Collected data
+-------+
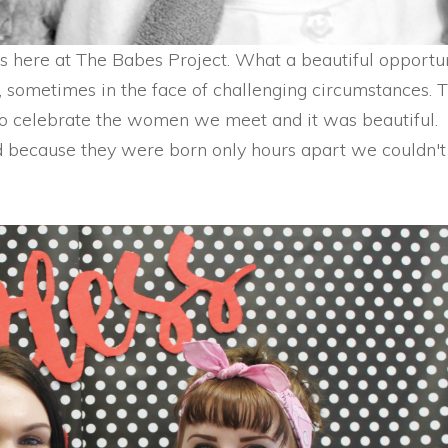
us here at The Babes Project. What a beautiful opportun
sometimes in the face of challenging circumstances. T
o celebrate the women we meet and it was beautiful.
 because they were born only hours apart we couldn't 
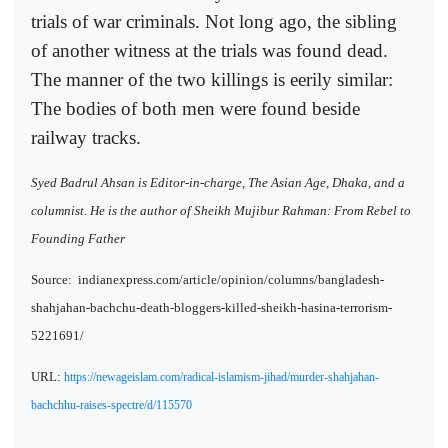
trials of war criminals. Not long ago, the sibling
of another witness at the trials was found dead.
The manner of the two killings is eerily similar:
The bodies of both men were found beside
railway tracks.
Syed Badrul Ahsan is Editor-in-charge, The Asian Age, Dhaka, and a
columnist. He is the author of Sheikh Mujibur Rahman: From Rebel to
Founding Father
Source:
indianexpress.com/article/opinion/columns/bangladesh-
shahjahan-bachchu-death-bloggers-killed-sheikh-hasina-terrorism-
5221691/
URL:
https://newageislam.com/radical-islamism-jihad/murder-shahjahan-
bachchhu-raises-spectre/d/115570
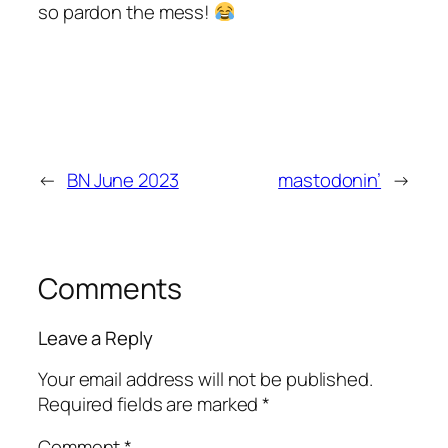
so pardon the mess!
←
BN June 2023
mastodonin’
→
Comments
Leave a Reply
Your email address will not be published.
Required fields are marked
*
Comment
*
+-------+
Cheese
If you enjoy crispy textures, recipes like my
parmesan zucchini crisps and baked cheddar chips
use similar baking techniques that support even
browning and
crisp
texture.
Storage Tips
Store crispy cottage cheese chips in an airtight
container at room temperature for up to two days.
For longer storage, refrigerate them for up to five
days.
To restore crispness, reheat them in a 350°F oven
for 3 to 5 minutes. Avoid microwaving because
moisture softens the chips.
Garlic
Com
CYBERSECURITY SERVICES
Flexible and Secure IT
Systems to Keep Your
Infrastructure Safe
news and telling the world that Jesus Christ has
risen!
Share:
+-------+
Requirement | Filter the records above down to the lines containing "trials".

Response for this exercise |
trials of war criminals. Not long ago, the sibling
of another witness at the trials was found dead.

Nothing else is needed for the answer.